- **Given request**: Copy out again, unchanged, the lines starting with the one that contains "text Wyjście: obrócony" and going on through the one that contains "text Wyjście: AABBDrzewo".

────

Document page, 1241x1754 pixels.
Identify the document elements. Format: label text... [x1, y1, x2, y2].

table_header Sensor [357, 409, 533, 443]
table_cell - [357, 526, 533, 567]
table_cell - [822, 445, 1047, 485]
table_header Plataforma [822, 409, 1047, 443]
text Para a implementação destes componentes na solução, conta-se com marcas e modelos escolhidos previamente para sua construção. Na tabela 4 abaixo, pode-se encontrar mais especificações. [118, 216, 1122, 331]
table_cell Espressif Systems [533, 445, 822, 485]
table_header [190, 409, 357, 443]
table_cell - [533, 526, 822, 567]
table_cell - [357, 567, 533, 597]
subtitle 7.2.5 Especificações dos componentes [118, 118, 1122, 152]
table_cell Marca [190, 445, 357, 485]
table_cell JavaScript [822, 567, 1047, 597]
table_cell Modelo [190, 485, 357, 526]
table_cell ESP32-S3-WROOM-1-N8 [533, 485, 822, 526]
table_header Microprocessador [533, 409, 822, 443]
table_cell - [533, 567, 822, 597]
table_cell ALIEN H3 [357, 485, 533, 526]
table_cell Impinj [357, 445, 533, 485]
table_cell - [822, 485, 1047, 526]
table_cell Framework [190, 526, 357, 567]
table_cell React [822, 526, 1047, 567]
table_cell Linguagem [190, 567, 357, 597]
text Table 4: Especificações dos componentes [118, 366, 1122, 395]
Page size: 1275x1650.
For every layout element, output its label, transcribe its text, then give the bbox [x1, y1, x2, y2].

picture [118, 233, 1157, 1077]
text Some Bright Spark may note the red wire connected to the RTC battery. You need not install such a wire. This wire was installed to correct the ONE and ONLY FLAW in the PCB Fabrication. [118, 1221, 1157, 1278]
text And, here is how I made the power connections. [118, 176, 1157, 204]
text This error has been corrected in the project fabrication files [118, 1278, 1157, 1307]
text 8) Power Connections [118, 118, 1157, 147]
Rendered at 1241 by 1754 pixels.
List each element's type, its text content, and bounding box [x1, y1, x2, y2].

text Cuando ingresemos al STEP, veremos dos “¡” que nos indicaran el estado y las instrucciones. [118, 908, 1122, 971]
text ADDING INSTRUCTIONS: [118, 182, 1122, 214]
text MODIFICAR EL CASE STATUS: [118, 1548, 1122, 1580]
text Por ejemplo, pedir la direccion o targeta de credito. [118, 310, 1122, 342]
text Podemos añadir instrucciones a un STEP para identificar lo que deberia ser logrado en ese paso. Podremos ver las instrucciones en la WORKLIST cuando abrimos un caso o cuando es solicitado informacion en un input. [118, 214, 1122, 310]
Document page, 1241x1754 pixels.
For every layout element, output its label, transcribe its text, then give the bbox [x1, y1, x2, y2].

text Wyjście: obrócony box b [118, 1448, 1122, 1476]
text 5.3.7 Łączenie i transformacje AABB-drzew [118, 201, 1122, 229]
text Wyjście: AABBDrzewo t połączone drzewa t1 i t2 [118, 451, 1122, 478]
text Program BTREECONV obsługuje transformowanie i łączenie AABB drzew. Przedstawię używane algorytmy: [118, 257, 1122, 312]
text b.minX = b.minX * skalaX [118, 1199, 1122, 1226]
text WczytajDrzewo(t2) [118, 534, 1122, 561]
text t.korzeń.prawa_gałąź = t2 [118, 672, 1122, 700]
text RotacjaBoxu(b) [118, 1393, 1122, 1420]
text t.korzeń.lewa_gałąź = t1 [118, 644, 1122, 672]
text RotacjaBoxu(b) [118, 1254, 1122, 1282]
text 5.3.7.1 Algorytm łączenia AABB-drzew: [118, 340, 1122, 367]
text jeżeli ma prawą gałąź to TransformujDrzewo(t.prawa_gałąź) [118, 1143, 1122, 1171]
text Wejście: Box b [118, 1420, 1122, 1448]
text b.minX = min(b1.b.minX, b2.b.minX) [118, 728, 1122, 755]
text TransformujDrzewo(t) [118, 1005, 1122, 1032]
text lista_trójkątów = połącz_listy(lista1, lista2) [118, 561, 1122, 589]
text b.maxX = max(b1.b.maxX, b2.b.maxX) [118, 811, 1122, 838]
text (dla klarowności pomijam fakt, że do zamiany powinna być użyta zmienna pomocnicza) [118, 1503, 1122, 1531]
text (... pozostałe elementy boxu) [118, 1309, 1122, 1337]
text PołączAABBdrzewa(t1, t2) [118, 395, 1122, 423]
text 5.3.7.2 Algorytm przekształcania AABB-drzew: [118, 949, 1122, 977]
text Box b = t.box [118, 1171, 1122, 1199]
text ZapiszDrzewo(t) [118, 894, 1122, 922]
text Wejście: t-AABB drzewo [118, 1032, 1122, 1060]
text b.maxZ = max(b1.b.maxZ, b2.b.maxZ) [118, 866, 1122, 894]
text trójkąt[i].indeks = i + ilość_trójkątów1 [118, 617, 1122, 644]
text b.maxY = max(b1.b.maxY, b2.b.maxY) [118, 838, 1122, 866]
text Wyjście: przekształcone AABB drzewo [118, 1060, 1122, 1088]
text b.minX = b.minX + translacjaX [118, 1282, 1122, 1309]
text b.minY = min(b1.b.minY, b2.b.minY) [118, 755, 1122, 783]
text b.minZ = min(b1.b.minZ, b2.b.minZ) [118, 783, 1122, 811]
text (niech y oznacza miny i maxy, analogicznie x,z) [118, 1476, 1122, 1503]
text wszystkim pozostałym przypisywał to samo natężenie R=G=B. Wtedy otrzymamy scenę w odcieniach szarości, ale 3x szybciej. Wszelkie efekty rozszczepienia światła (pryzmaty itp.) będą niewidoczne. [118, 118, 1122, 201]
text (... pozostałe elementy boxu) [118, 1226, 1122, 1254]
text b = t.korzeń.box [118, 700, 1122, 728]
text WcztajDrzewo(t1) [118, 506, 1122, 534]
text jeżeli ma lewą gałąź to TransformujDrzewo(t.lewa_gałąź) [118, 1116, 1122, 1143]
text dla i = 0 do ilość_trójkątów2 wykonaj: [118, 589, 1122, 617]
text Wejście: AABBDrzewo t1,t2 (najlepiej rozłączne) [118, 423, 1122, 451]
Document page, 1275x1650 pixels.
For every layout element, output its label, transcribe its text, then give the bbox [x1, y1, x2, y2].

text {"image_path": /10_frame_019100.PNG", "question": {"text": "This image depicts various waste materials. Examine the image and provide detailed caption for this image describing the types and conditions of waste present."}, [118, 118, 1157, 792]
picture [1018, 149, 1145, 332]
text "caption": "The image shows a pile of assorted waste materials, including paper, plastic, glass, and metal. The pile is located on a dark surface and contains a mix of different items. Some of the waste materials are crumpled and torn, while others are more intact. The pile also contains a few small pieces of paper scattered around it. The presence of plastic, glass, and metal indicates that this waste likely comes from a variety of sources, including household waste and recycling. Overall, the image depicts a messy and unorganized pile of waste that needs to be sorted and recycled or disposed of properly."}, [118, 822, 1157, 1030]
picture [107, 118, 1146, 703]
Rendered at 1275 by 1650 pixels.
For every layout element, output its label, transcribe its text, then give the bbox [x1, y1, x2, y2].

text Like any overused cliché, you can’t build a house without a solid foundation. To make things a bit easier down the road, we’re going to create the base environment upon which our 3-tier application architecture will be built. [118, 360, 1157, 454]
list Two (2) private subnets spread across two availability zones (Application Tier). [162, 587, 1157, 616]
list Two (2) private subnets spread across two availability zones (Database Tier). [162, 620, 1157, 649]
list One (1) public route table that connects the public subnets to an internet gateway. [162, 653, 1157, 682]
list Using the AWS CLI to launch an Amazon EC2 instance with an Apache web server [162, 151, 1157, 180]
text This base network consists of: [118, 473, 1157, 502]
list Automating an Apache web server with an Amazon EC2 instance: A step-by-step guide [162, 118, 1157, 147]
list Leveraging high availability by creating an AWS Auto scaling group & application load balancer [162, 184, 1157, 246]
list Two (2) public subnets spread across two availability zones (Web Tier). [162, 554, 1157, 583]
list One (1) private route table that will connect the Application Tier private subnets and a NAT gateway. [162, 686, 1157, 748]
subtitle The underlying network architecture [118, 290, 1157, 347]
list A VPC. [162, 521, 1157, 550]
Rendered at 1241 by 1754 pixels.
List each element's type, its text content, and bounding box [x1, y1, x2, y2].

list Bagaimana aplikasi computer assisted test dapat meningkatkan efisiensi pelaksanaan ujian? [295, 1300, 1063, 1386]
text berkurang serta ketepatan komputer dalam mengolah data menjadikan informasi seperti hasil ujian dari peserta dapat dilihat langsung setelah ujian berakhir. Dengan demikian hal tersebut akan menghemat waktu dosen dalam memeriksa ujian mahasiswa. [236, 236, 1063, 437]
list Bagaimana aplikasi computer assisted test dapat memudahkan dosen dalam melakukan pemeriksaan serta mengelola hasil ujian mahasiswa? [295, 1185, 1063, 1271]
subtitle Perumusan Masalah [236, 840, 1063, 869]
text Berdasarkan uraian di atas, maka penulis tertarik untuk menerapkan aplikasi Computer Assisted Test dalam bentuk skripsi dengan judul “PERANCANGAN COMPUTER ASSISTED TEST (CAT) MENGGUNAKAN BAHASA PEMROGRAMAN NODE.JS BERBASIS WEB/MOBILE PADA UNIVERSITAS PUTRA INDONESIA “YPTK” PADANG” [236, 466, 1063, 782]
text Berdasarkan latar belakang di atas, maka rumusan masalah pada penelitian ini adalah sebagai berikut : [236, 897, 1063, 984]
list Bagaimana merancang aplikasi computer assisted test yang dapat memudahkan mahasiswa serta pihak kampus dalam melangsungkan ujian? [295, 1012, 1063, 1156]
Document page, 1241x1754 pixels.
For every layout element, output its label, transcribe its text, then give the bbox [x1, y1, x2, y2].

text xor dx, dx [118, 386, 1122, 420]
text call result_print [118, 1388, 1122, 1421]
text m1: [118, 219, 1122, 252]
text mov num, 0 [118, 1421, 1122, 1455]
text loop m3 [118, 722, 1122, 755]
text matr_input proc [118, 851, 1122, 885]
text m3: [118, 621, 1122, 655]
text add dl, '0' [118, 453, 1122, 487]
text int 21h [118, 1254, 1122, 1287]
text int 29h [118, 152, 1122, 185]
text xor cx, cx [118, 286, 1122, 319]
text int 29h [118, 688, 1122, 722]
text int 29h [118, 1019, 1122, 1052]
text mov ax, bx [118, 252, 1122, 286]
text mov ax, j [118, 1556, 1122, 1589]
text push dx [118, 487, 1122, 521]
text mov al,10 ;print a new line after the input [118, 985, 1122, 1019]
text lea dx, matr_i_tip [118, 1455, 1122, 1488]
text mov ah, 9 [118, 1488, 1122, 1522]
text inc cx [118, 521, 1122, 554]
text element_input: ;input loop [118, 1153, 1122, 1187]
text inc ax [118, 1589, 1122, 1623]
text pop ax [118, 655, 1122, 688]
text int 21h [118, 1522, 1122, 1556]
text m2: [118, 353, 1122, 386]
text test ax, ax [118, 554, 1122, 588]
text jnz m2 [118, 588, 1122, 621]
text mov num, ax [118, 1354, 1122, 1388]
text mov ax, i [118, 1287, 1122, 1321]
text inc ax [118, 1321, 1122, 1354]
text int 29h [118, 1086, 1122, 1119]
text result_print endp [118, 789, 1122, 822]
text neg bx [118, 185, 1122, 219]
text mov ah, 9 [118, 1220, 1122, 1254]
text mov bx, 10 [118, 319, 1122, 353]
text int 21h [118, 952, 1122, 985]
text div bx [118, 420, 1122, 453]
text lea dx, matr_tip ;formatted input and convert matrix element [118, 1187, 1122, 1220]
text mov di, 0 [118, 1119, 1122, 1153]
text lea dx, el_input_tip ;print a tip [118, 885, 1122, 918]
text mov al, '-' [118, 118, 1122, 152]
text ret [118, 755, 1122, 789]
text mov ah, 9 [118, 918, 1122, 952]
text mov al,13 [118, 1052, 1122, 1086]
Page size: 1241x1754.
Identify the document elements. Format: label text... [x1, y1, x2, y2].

────

- **Solution for this task**:
text Wyjście: obrócony box b [118, 1448, 1122, 1476]
text 5.3.7 Łączenie i transformacje AABB-drzew [118, 201, 1122, 229]
text Wyjście: AABBDrzewo t połączone drzewa t1 i t2 [118, 451, 1122, 478]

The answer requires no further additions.